Now, after five years of guest-starring on Rhimes' series, Weil is finally stepping into a series regular role this fall in How To Get Away With Murder, the third component in the new solely-Shonda Thursday night lineup. "I got a call to go in and read. I was able to read the script beforehand, but I would have gone into that blindly," Weil said of her confidence in Rhimes. "My character's name is Bonnie Winterbottom, so that's it really," she added, half-joking about what attracted her to the role. "I think that Bonnie knows a lot," she continued, more seriously. "She probably knows all of Annalise's secrets and is probably going to learn more things. It's interesting to me to see how somebody is able to function with that much information," Weil said, noting that the cast acts "like rabid dogs" when a new script arrives. "I think everybody is suspect and, as the season evolves, you're going to find out just how far each character will go to win Annalise's approval and for their own survival. It's a very high-stakes show and it's a lot of internalized behavior and that's a new thing for me. It's a lot of fun."

But one of the most exciting challenges for Weil with How to Get Away With Murder is playing a character her own age. "I've always played people who are considerably younger, so it's nice to be playing a grown-up," she said. "Bonnie is a grown-up. She's a serious lady, man. Bonnie is very much navigating and delegating to the students. The students are the only people Bonnie and Frank [her fellow associate, played by Charlie Weber] can assert their power over and I think they're enjoying that. Bonnie presents as more warm, but she does have an edge. I can relate to her."

The actor did a lot of research in anticipation of the role. When she was initially cast, she spent three months binge-watching CBS's The Good Wife, another legal drama, to try to gain a better understanding of the lingo. And she's put watching one of her favorite shows, WE's The Divide, also a legal drama, on hold since How to Get Away With Murder started shooting out of fear the shows would cross. "Watching something else feels like a betrayal, even to our [fictional] clients. It's like, 'What are you doing? You need to find the defense!'" she joked.

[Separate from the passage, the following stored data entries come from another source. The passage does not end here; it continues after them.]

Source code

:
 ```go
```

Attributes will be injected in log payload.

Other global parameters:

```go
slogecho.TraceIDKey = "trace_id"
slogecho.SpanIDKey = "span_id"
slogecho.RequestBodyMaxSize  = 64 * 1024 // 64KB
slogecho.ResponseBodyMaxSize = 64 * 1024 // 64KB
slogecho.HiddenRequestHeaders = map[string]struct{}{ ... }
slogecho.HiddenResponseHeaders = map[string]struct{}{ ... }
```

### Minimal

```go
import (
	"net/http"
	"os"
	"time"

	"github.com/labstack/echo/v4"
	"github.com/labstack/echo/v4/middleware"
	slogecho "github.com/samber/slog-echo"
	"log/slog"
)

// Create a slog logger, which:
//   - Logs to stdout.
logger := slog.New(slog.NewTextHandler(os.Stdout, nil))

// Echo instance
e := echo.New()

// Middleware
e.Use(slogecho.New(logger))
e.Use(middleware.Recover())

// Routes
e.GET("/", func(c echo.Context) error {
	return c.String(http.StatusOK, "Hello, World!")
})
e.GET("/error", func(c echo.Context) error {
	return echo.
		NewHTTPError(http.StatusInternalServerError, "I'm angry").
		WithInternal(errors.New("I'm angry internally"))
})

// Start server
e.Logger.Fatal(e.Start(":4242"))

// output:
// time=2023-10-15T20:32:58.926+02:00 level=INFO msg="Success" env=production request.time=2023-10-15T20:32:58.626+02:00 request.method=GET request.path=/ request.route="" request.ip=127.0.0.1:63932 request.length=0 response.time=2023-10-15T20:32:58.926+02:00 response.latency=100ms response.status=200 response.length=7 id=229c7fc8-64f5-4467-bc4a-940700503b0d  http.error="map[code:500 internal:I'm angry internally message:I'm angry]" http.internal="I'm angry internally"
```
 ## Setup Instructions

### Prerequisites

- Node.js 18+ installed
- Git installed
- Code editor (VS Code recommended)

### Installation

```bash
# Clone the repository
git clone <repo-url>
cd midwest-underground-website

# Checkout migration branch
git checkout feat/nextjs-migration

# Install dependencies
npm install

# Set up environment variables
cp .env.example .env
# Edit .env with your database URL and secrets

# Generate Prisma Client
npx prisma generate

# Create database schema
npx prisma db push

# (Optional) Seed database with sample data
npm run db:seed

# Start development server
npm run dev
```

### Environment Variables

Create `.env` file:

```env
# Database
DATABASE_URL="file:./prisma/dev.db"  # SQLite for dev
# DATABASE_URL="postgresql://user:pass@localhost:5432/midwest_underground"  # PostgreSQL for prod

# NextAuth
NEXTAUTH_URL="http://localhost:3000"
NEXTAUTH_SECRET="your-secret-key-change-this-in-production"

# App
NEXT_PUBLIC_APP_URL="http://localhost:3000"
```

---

Bonnie will be Weil's biggest role to date, but the actress is still part of a large ensemble. Obviously the character is an integral part of Annalise's operation, but it's clear Davis is the show's star. Still, Weil's fine standing among the chorus. "I'm not looking to stand out," Weil said. "I'm trying to bring a fully formed, interesting, compelling person into that mix and whether she stands out is sort of out of my control. It's a really good company to be in, so I'm really OK just being there and, hopefully, being interesting. ... As Liza, I hope to stick around! But if it helps the story I'll do whatever they need me to do."

Clearly, the actress has learned a lot from watching Paris evolve on Gilmore Girls, taking How to Get Away with Murder day by day and not judging Bonnie, instead fully embracing whatever comes her and the character's way. "I'm very happy right now," she said. "I'm on this really exciting smart show. I love everybody I'm working with. It's four minutes from my house. It's right next door to the Scandal people. I get to say hi to them every day. It's good stuff. I really want for nothing at this moment. I'm just looking at every day as a new challenge. And that's what's so great about this job."